Dr. Harold Pincus, director of quality and outcomes research at New York-Presbyterian Hospital, along with colleagues wrote in the June edition of Health Affairs there is "little evidence" that the quality of behavioral healthcare has significantly improved in the last 10 years. They note parity regulations and the increasing recognition that behavioral health impacts care costs have resulted in "new demands and opportunities for expanded and innovative strategies to assess the quality of care for this patient population."
Part of the problem "is that attention to the details of the nature of information that's needed in behavioral health has been more or less left out of the mainstream over the development of the health IT infrastructure," Pincus told Healthcare Dive. He adds this includes both the developments of information systems as well as policy.
For example, he and his colleagues noted in Health Affairs about 5% of metrics in the CMS' Measures Inventory -- which includes more than 130 databases -- target behavioral health.
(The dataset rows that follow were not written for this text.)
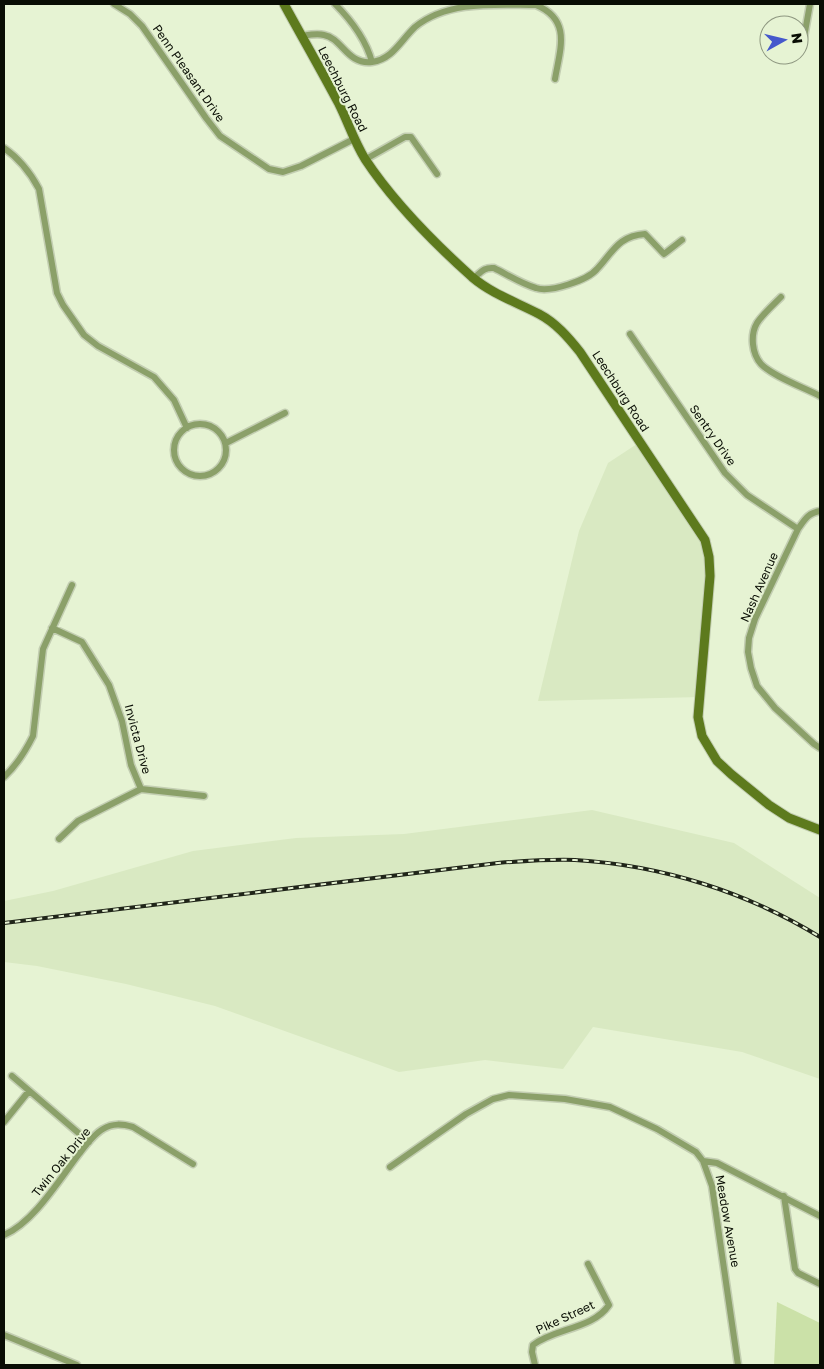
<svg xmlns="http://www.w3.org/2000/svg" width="824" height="1369" font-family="'Golos Text',sans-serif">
  <rect width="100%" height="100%" fill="#e6f3d3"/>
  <path fill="#d9e9c2" d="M640,442L707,548L710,576L700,697L538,701L579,531L608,463Z
    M592,810L734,843L820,898V1079L742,1052L593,1027L563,1069L485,1060L399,1072L215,1006L126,984L37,966L4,962V901L53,891L193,851L296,838L404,834Z"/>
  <path fill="#cbe1a8" d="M777,1302L820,1323V1365H774Z"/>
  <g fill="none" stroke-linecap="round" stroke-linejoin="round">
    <defs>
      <path id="street" d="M114,4L130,14L142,26L206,118L220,136L269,169L283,172L301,166L354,139
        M335,4C351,20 366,40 372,62
        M301,36C308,35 317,33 324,35C342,38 347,65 372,62C393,59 401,40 415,27C448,0 497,5 536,5C572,20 560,49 555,79
        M803,43L810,4
        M4,148C20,159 30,172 39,189L57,293L63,305L84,335L98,346L154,377L174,400L187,428
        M366,159L405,137H411L437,174
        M474,278C481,272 484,267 494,268C508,275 522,284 536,288C550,293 588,280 597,269C613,252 618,236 645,234L664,254L682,240
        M781,297C773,305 763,314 757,323C750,335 752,354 761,364C772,376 805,388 820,396
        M630,334L725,473L747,495L798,529
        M174 450a26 26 0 1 1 52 0a26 26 0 1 1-52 0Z
        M226,443L285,413
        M820,511C808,513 805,519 798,529L755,619L749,638L748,652L751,668L757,686L775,708L814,744L820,748
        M52,628L82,642L109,685L122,721L131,765L141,789
        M4,777C17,765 25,752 33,736L43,649L72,585
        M141,789L204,796
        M59,839L78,821L141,789
        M12,1076L89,1142
        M4,1122L29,1091
        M703,1161L717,1163L820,1216
        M390,1167L466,1114L493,1099L509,1095L565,1099L610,1107L657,1129L696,1152L703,1161L712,1186L738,1365
        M784,1196L795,1269L798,1273L820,1284
        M4,1235C34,1222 59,1180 79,1154C86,1145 94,1134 103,1129C113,1123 122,1124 133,1127L193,1164
        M4,1335L77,1365
        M535,1365L532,1352L533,1345C555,1328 593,1329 609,1305L588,1264"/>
      <path id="secondary" d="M284,4C302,37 321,70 339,104C348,122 354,141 365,159C394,203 433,242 472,277C492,294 516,302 539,314C556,323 568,337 580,352L705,540L709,557L710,576L698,717L702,736L717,761L731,774L769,805L789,818L820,830"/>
    </defs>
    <use href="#street" stroke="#c3ceb2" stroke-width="9"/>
    <use href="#secondary" stroke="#c3ceb2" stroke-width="11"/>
    <use href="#street" stroke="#8ba069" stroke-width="6"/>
    <use href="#secondary" stroke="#5d7a1d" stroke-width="9"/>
    <defs>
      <path id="rail" d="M4,923L498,863C524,861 549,859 575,860C661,865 747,892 820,937"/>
    </defs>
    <use href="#rail" stroke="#202519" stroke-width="4"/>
    <use href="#rail" stroke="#e6f3d3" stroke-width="2" stroke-dasharray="5.5" stroke-linecap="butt"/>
  </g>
  <g text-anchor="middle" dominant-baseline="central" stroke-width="4" stroke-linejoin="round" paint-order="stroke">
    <g font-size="12" fill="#090d04" stroke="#e6f3d3">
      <text transform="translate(189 73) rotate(55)">Penn Pleasant Drive</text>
      <text transform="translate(343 89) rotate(63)">Leechburg Road</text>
      <text transform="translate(621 391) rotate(57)">Leechburg Road</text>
      <text transform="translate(713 435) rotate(55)">Sentry Drive</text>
      <text transform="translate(759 587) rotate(-66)">Nash Avenue</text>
      <text transform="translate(138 739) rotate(75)">Invicta Drive</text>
      <text transform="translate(61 1162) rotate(-51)">Twin Oak Drive</text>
      <text transform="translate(728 1221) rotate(80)">Meadow Avenue</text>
      <text transform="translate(565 1317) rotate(-25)">Pike Street</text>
    </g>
  </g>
  <rect width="824" height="1369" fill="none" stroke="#090d04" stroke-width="10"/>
  <g transform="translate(784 40) rotate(82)"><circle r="24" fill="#e6f3d3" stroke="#8e9780"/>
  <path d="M0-4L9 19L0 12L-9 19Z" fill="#4558cc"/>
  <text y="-8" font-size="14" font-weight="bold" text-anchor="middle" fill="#090d04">N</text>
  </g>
</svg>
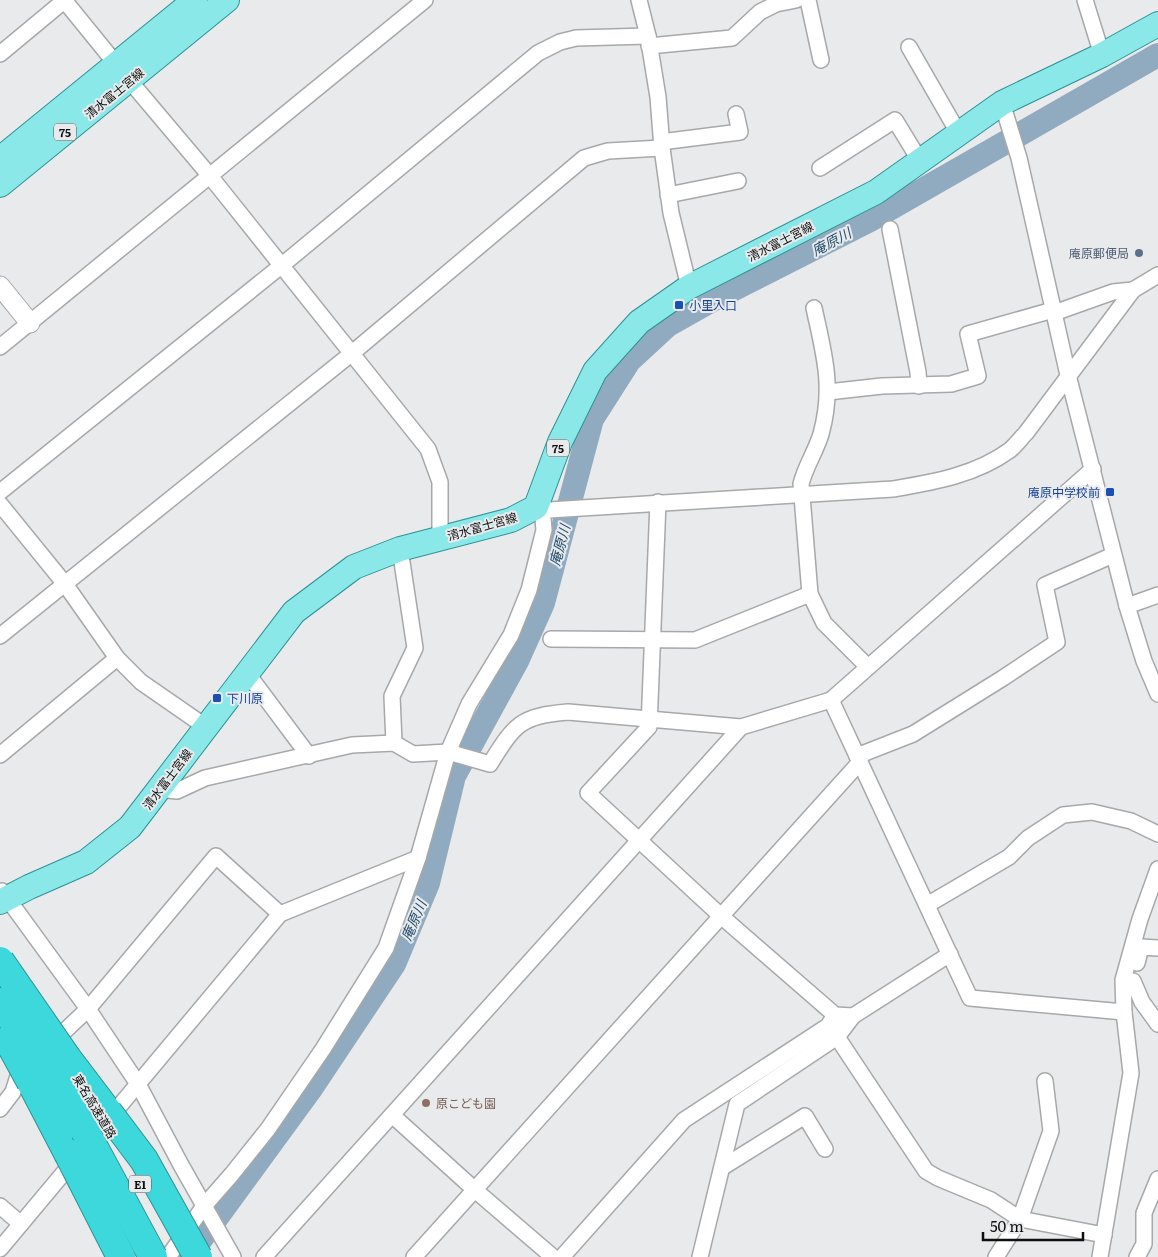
<svg xmlns="http://www.w3.org/2000/svg" width="1158" height="1257" viewBox="0 0 1158 1257" font-family="Literata,'Noto Sans JP',serif">
	<style>
		.lines { fill: none; stroke-linecap: round; stroke-linejoin: round }
		.river { stroke: #90abc0; stroke-width: 24 }
		.minor-casing { stroke: #a7a8a9; stroke-width: 18 }
		.tertiary-casing { stroke: #a7a8a9; stroke-width: 21 }
		.primary-casing { stroke: #2d9294; stroke-width: 26 }
		.motorway-casing { stroke: #2d9294; stroke-width: 30 }
		.minor { stroke: #fff; stroke-width: 15 }
		.tertiary { stroke: #fff; stroke-width: 19 }
		.primary { stroke: #8be8e9; stroke-width: 24 }
		.motorway { stroke: #3dd8db; stroke-width: 28 }
		.motorway-bridge-casing { stroke: #2d9294; stroke-width: 30; stroke-linecap: butt }
		.motorway-bridge { stroke: #3dd8db; stroke-width: 28 }
		.service-dot { fill: #5c6f8a; stroke: #e9eaeb; stroke-width: 2 }
		.transit-dot { fill: #1a4fb4; stroke: #e9eaeb; stroke-width: 2 }
		.education-dot { fill: #8d6e63; stroke: #e9eaeb; stroke-width: 2 }
		.labels { text-anchor: middle; dominant-baseline: central; stroke-width: 4; stroke-linejoin: round; paint-order: stroke }
		.shield { fill: #e9eaeb; stroke: #505152; stroke-width: 1 }
		.shield-label { font-size: 11px; font-weight: bold; fill: #0f0f10 }
		.street-label { font-size: 12px; fill: #0f0f10; stroke: #e9eaeb }
		.service-label { font-size: 12px; fill: #4e5e75; stroke: #e9eaeb; text-anchor: end }
		.transit-label { font-size: 12px; fill: #164399; stroke: #e9eaeb; text-anchor: start }
		.education-label { font-size: 12px; fill: #785e54; stroke: #e9eaeb; text-anchor: start }
		.water-label { font-size: 14px; font-style: italic; fill: #214e6e; stroke: #e9eaeb }
	</style>
	<rect width="100%" height="100%" fill="#e9eaeb"/>
	<g class="lines">
		<path class="river" d="M188,1257L310,1090L394,964L428,883L454,776L517,661L543,603L592,419L629,361L668,325L714,299L870,220L1158,55"/>
		<g class="minor-casing">
			<g id="minor">
				<path d="M64,0L116,64"/>
				<path d="M639,0L648,36L658,97L662,148L671,213L689,287"/>
				<path d="M808,0L821,60"/>
				<path d="M1085,0L1102,55"/>
				<path d="M649,46L732,38L760,12L776,4L796,0"/>
				<path d="M909,47L959,134"/>
				<path d="M0,54L65,0"/>
				<path d="M129,80L210,176L428,449L440,482V538"/>
				<path d="M1002,103L1019,158L1068,375L1127,606L1144,661L1158,694"/>
				<path d="M661,142L740,132L736,114"/>
				<path d="M820,168L895,120L920,161"/>
				<path d="M668,195L738,181"/>
				<path d="M890,229L918,372L919,386"/>
				<path d="M814,308C824,354 834,387 821,434C816,451 805,467 801,484L810,594L824,623L868,667"/>
				<path d="M1054,313L1113,292L1133,290"/>
				<path d="M0,347L425,0"/>
				<path d="M828,392L882,386L951,384L978,376L968,334L1053,310"/>
				<path d="M0,492L281,266L538,53L560,42L576,38L648,36"/>
				<path d="M658,502L649,727L588,793L721,916L835,1015L853,1016"/>
				<path d="M0,504L65,584L117,658L141,682L206,727"/>
				<path d="M536,507L549,510L893,489C934,482 976,475 1010,450C1016,445 1021,438 1026,433L1133,290L1158,275"/>
				<path d="M1127,606L1158,595"/>
				<path d="M0,636L351,354L584,158L608,151L662,148"/>
				<path d="M551,639L695,640L810,594"/>
				<path d="M247,673L309,756"/>
				<path d="M831,700L970,998L1124,1012"/>
				<path d="M394,743L392,696L415,648L400,549"/>
				<path d="M0,755L117,658"/>
				<path d="M857,756L913,734L1003,678L1057,642L1045,585L1113,555"/>
				<path d="M159,789L177,791L205,778L352,745L394,743L413,754L448,752L490,764C515,724 520,716 568,712L741,727L831,700L1093,469"/>
				<path d="M2,891L88,1009L138,1084L181,1165L233,1257"/>
				<path d="M927,905L1009,857L1028,838L1063,815L1092,812L1131,821L1158,834"/>
				<path d="M1137,963L1141,947L1158,948"/>
				<path d="M1133,981L1142,1002L1158,1024"/>
				<path d="M837,1037L926,1171L938,1178L991,1200L1020,1219L1104,1235"/>
				<path d="M51,1044L88,1009L216,856L280,914"/>
				<path d="M0,1109L13,1092L19,1073L27,1067"/>
				<path d="M392,1115L475,1190L553,1257"/>
				<path d="M723,1167L805,1116L825,1149"/>
				<path d="M0,1206L21,1224"/>
				<path d="M0,1249L280,914L418,858"/>
				<path d="M168,1257L204,1206L232,1174L268,1129L323,1049L386,948L418,858L448,752L469,704L511,635L529,590L544,530L542,508"/>
				<path d="M264,1257L741,727"/>
				<path d="M414,1257L860,762"/>
				<path d="M562,1257L684,1120L828,1026L835,1015"/>
				<path d="M700,1257L737,1104L837,1037L853,1016L950,954"/>
				<path d="M996,1257L1020,1219L1051,1131L1045,1081"/>
				<path d="M1100,1257L1131,1073L1124,1012L1123,980L1140,919L1158,869"/>
				<path d="M1137,1257L1144,1244V1213L1158,1179"/>
			</g>
		</g>
		<g class="tertiary-casing">
			<path id="tertiary" d="M0,286L30,323"/>
		</g>
		<g class="primary-casing">
			<g id="primary">
				<path d="M0,159L195,0"/>
				<path d="M0,185L227,0"/>
				<path d="M0,902L29,887L86,862L130,827L294,612L354,567L400,549L511,520L536,507L560,442L595,371L639,322L689,287L876,192L1002,103L1102,55L1158,24"/>
			</g>
		</g>
		<g class="motorway-casing">
			<g id="motorway">
				<path d="M67,1058L108,1112"/>
				<path d="M47,1070L85,1131"/>
				<path d="M31,1082L68,1153"/>
			</g>
		</g>
		<use href="#minor" class="minor"/>
		<use href="#tertiary" class="tertiary"/>
		<use href="#primary" class="primary"/>
		<use href="#motorway" class="motorway"/>
		<g class="motorway-bridge-casing">
			<g id="motorway-bridge">
				<path d="M0,961L67,1058"/>
				<path d="M0,1002L47,1070"/>
				<path d="M8,1040L31,1082"/>
				<path d="M108,1112L144,1160L198,1257"/>
				<path d="M85,1131L153,1257"/>
				<path d="M68,1153L121,1257"/>
			</g>
		</g>
		<use href="#motorway-bridge" class="motorway-bridge"/>
	</g>
	<circle class="service-dot" cx="1139" cy="253" r="5"/>
	<g class="transit-dot">
		<rect x="674" y="300" width="10" height="10" rx="2.5"/>
		<rect x="1105" y="487" width="10" height="10" rx="2.5"/>
		<rect x="212" y="693" width="10" height="10" rx="2.5"/>
	</g>
	<circle class="education-dot" cx="426" cy="1103" r="5"/>
	<g class="labels">
		<g class="shield">
			<rect x="54" y="123.5" width="22" height="17" rx="4"/>
			<rect x="547" y="439.5" width="22" height="17" rx="4"/>
			<rect x="129" y="1175.5" width="22" height="17" rx="4"/>
		</g>
		<g class="shield-label">
			<text x="65" y="132">75</text>
			<text x="558" y="448">75</text>
			<text x="140" y="1184">E1</text>
		</g>
		<g class="street-label">
			<text transform="translate(114 93) rotate(-39)">清水富士宮線</text>
			<text transform="translate(780 241) rotate(-27)">清水富士宮線</text>
			<text transform="translate(482 526) rotate(-16)">清水富士宮線</text>
			<text transform="translate(167 779) rotate(-53)">清水富士宮線</text>
			<text transform="translate(95 1106) rotate(59)">東名高速道路</text>
		</g>
		<g class="service-label">
			<text x="1129" y="253">庵原郵便局</text>
		</g>
		<g class="transit-label">
			<text x="689" y="305">小里入口</text>
			<text x="1100" y="492" text-anchor="end">庵原中学校前</text>
			<text x="227" y="698">下川原</text>
		</g>
		<g class="education-label">
			<text x="436" y="1103">原こども園</text>
		</g>
		<g class="water-label">
			<text transform="translate(831 241) rotate(-28)">庵原川</text>
			<text transform="translate(559 545) rotate(-75)">庵原川</text>
			<text transform="translate(413 920) rotate(-67)">庵原川</text>
		</g>
	</g>
	<path d="M983 1232v8h100v-8" fill="none" stroke="#0f0f10" stroke-width="2.5"/>
	<text x="990" y="1232" font-size="15" fill="#0f0f10" stroke="#e9eaeb" stroke-width="4" paint-order="stroke">50 m</text>
</svg>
He adds that important clinical content relevant to behavioral health has largely not been incorporated into EHR systems nor clinical terminologies and ontologies. For example, he cites in Health Affairs only two of 31 behavioral health quality measures receiving National Quality Forum's endorsement involve psychosocial interventions. He told Healthcare Dive while it may be known that 45 minutes of psychotherapy was administered to a patient, standardized measures don't drill into the needed details throughout an incidence of care. Additional information that could be captured electronically include what sort of approach was used and if the administered care used evidence-based tactics.
This is a big deal to be able to get the needed details that paints a fuller picture of a patient. There's a tremendous need for health data integration among providers in this space as individuals with mental health issues often have chronic, comorbid conditions.
"There needs to be an effort to build the field of behavioral health informatics," Pincus told Healthcare Dive.
Laura Young, executive director of the Behavioral Health Information Network of Arizona (BHINAZ), agrees. The ability for EHR systems to actually capture such non-traditional EHR elements for health information exchange is still a challenge, especially to the degree of specification and data texture that would make an exchange meaningful. Young told Healthcare Dive it can be a struggle for behavioral health-specific organizations to capture data specific to behavioral health, such as whether patients were in court-ordered treatment or were found to be in danger of themselves or others.
However, because behavioral health data elements were largely left out of meaningful use requirements, there haven't been many incentives from a vendor standpoint to add many behavioral health-specific data fields.
The Office of the National Coordinator for Health IT has stated, "The rate of health IT adoption among behavioral healthcare providers is minimal." Young concurs that funding is a problem for behavioral health providers to actually purchase robust EHR products. And yet, as reimbursements and industry shifts move toward value-based care, some like Young believe more exposure to integrated health and the need to exchange behavioral health data will help open up funding.
"I think the EHR vendors that get there first are going to be the ones that stand out in this area," Young said. "It's a largely untapped market from a business aspect. Those that take the time to start working on their platform now and have them ready, those are going to be the big winners when those dollars do start to flow down."